At one time, earlier in life, I thought it was the thing to do to go and get my MBA - I even took the GMATs.  Did pretty well on those as I recall, but I never went to school - was planning on Loyola in MD too.  Got sidetracked though when I was transferred down to the big ATL and all thoughts of school went right out the window!  I mean really, why would I go to school when I could go to Moe's & Joe's and drink cheap PBR?  Silly people!

Of course my path changed many times over the next few years and I ended up in Culinary School instead of grad school. I guess if I had to do it over, I might have let my old company pay for my MBA, but I would have hated doing it.  Seriously.  IF I was to ever go back to school, to would be to study something I know nothing about.  To go to get my MBA now would be tough - I'd probably argue with the teachers and get mad at my books because they weren't real life examples and weren't 'true!'

Maybe I'll go back and learn Gaelic - have always wanted to do that....then I could understand some of my favorite music.  Or maybe I could go take a knitting class - nah.  I'd break the needles - not enough patience for that.  I've got it, belly dancing! :)  HA!  I'd need MUCH more than Botox to even think about doing that!

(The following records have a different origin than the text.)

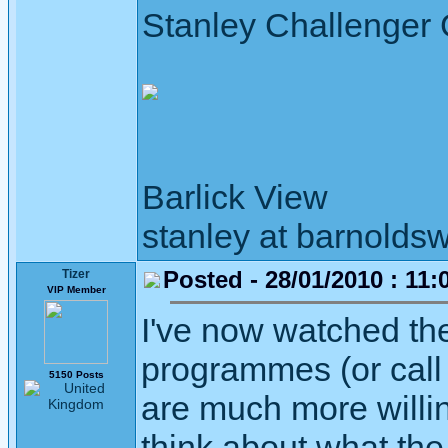
Stanley Challenger
Barlick View
stanley at barnoldsw
Posted - 28/01/2010 : 11:
Tizer
VIP Member
I've now watched t
programmes (or call
5150 Posts
are much more willin
think about what the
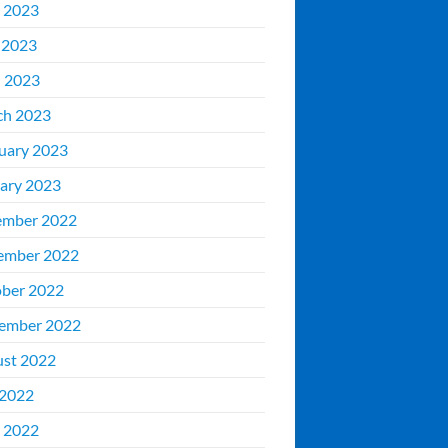
 2023
 2023
l 2023
ch 2023
uary 2023
ary 2023
ember 2022
ember 2022
ber 2022
ember 2022
st 2022
 2022
 2022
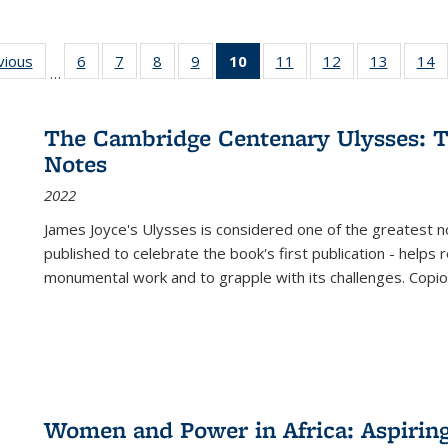
ng
vious
Full listing
6
of 22 Full
7
of 22 Full
8
of 22 Full
9
of 22 Full
10
of 22 Full
11
of 22 Full
12
of 22 Full
13
of 22 Fu
14
…
table:
listing table:
listing table:
listing table:
listing table:
listing
listing table:
listing table:
listing ta
li
ons
Publications
Publications
Publications
Publications
Publications
table:
Publications
Publications
Publicat
P
Publications
The Cambridge Centenary Ulysses: T
(Current
Notes
page)
2022
James Joyce's Ulysses is considered one of the greatest no
published to celebrate the book's first publication - helps
monumental work and to grapple with its challenges. Copi
Women and Power in Africa: Aspirin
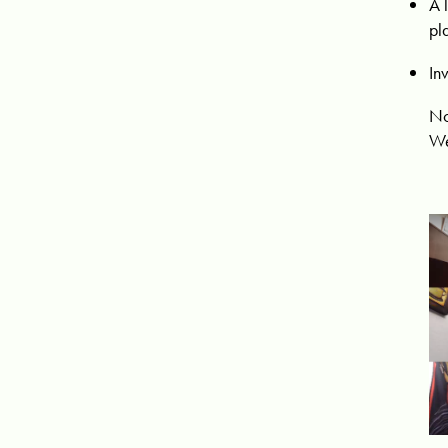
A 
pl
In
No
We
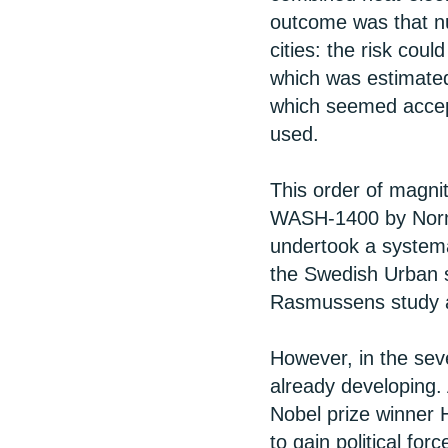
outcome was that nu
cities: the risk coul
which was estimated 
which seemed accept
used.
This order of magnit
WASH-1400 by Norm
undertook a systemat
the Swedish Urban s
Rasmussens study an
However, in the sev
already developing.
Nobel prize winner
to gain political fo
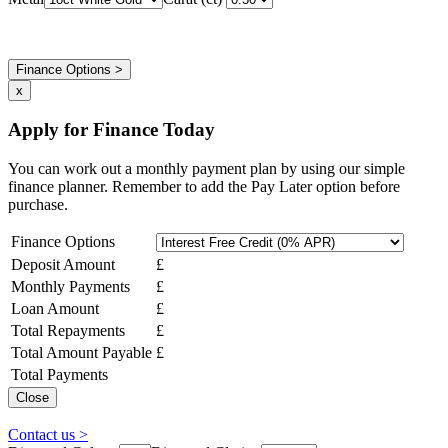
Finance Options >
x
Apply for Finance Today
You can work out a monthly payment plan by using our simple
finance planner. Remember to add the Pay Later option before
purchase.
Finance Options
Deposit Amount
£
Monthly Payments
£
Loan Amount
£
Total Repayments
£
Total Amount Payable
£
Total Payments
Close
Contact us >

Perhaps I'll just sit tight for now and keep my red pen handy and keep baking those cookies.  They do help B get through those long haul nights like tonight!

SO for now, I'll leave you with this...I'm on hormones, my dog is on Prozac (another story to come), I'm typing this at almost 12:30AM and B is yelling at me about how on-line is supposed to be spelled....you reckon I have enough to write my first book yet????  :o)

Night Ya'll and Happy Friday/Saturday morning to you!